In New York City wurden weitgehend friedliche Demonstrationen von Menschen unterbrochen, die Schaufenster in der Nähe des Rockefeller Centers zertrümmerten und die Türen zum berühmten Macy’s Store in der 34th Street durchbrachen. Die Hauptstraße von Manhattan war mit Glasscherben übersät. Ein Fahrzeug, das bei einer Demonstration in Buffalo durch eine Gruppe von Polizeibeamten gepflügt wurde und mindestens zwei verletzt hat.

WASHINGTON – Stunden nach einer sorgfältig abgestimmten Erklärung von Präsident Donald Trump, das Militär auszusenden und “die Straßen zu dominieren”, wurden amerikanische Städte von mehr Gewalt und Zerstörung erfasst, die friedliche Proteste überschatteten, die nach Generationen von Rassismus Gerechtigkeit forderten.

Die Zahl der Todesopfer aufgrund der Unruhen stieg, darunter zwei Menschen, die in einem Vorort von Chicago getötet wurden.
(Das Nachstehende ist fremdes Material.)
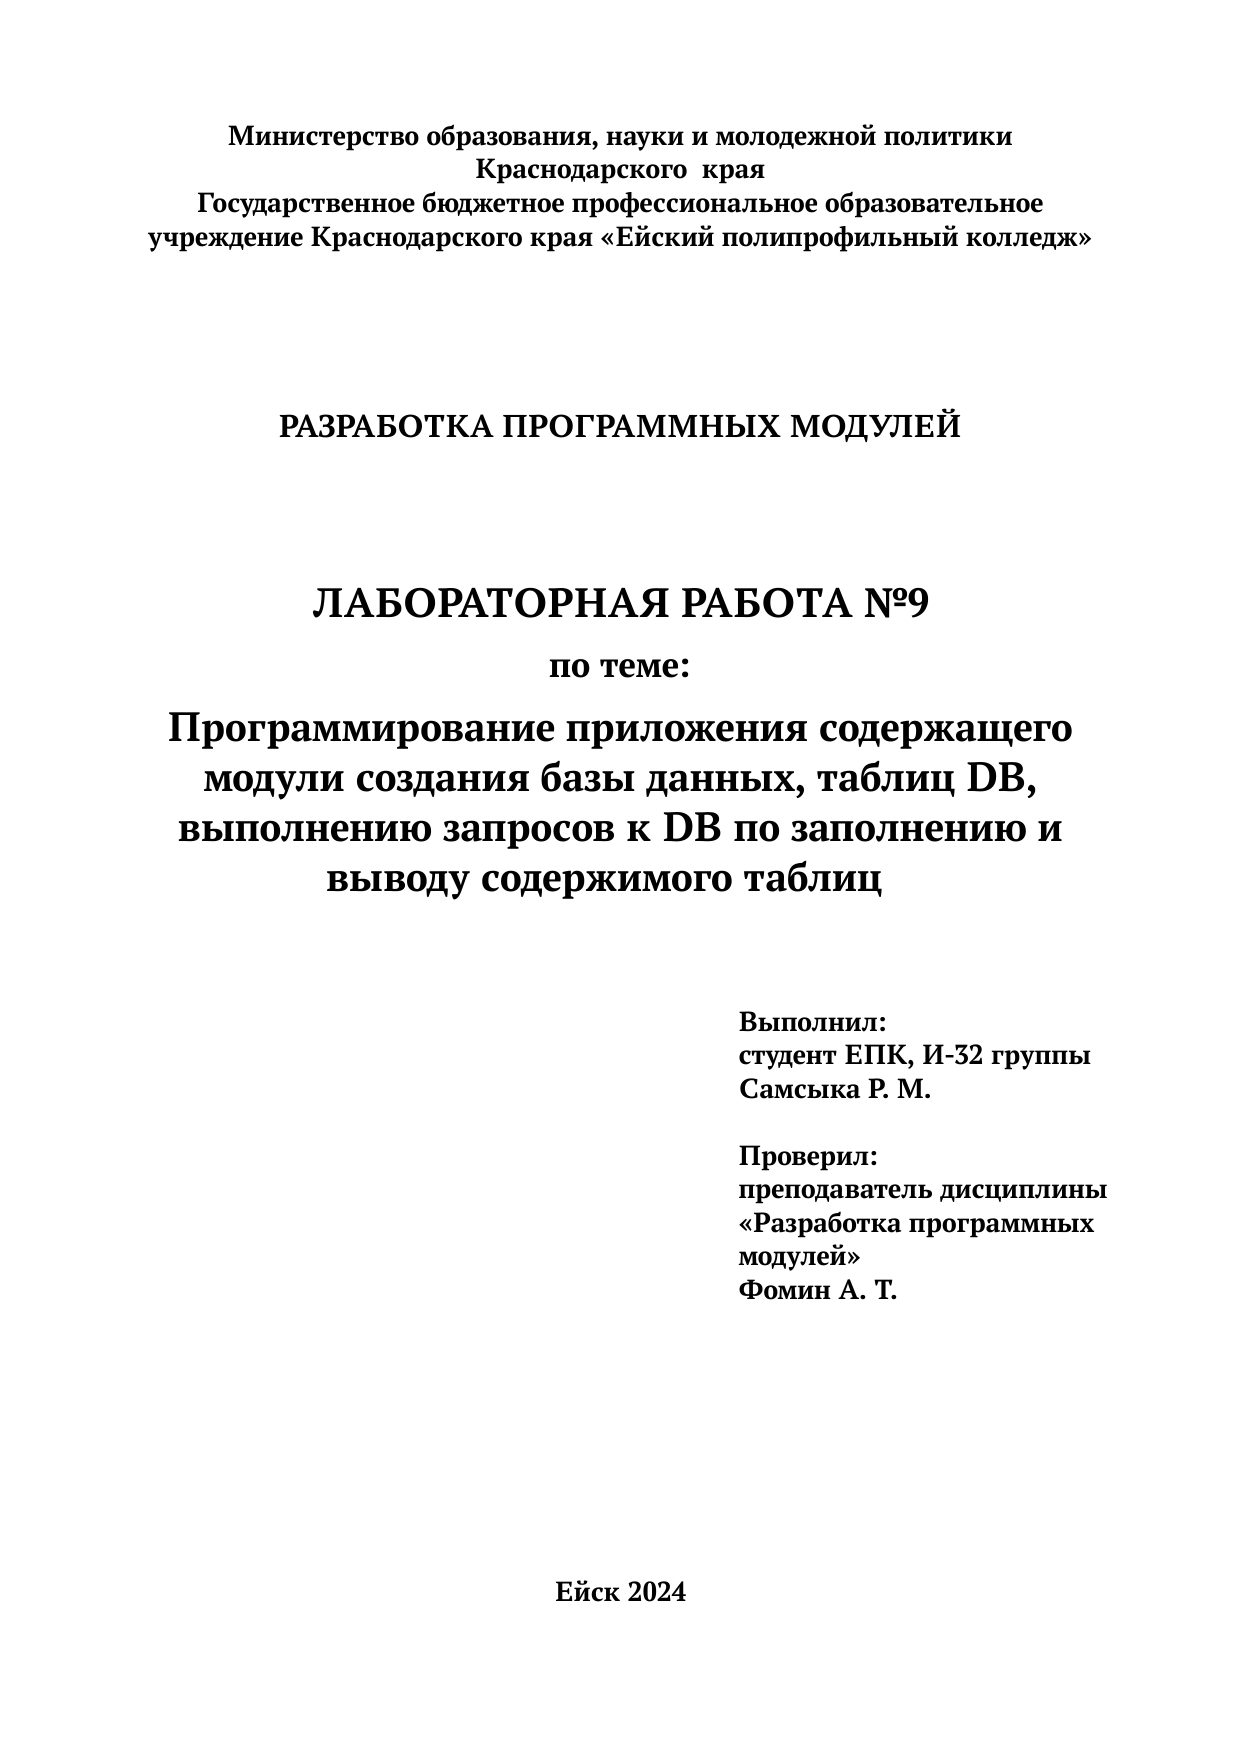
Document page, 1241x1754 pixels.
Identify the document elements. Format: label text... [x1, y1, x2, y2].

text Ейск 2024 [118, 1574, 1122, 1607]
text Краснодарского края [118, 152, 1122, 185]
subtitle Программирование приложения содержащего модули создания базы данных, таблиц DB, выполнению запросов к DB по заполнению и выводу содержимого таблиц [118, 701, 1122, 900]
text Государственное бюджетное профессиональное образовательное учреждение Краснодарского края «Ейский полипрофильный колледж» [118, 185, 1122, 252]
text Проверил: [738, 1138, 1122, 1171]
text РАЗРАБОТКА ПРОГРАММНЫХ МОДУЛЕЙ [118, 406, 1122, 445]
text студент ЕПК, И-32 группы [738, 1037, 1122, 1071]
text преподаватель дисциплины «Разработка программных модулей» [738, 1171, 1122, 1272]
text Самсыка Р. М. [738, 1071, 1122, 1104]
text Министерство образования, науки и молодежной политики [118, 118, 1122, 152]
text по теме: [118, 642, 1122, 686]
text Выполнил: [738, 1004, 1122, 1037]
text ЛАБОРАТОРНАЯ РАБОТА №9 [118, 577, 1122, 627]
text Фомин А. Т. [738, 1272, 1122, 1306]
Der Polizeichef in Louisville wurde entlassen, nachdem ein geliebter Restaurantbesitzer am frühen Montag bei Unruhen von Sicherheitskräften getötet worden war.

Die Unruhen in Minneapolis schienen sich am selben Tag zu stabilisieren, an dem Floyds Bruder ein leidenschaftliches Plädoyer für Frieden an der Stelle machte, an der ein weißer Polizist sein Knie auf den Hals des mit Handschellen gefesselten schwarzen Mannes legte, bis er letzte Woche aufhörte zu atmen.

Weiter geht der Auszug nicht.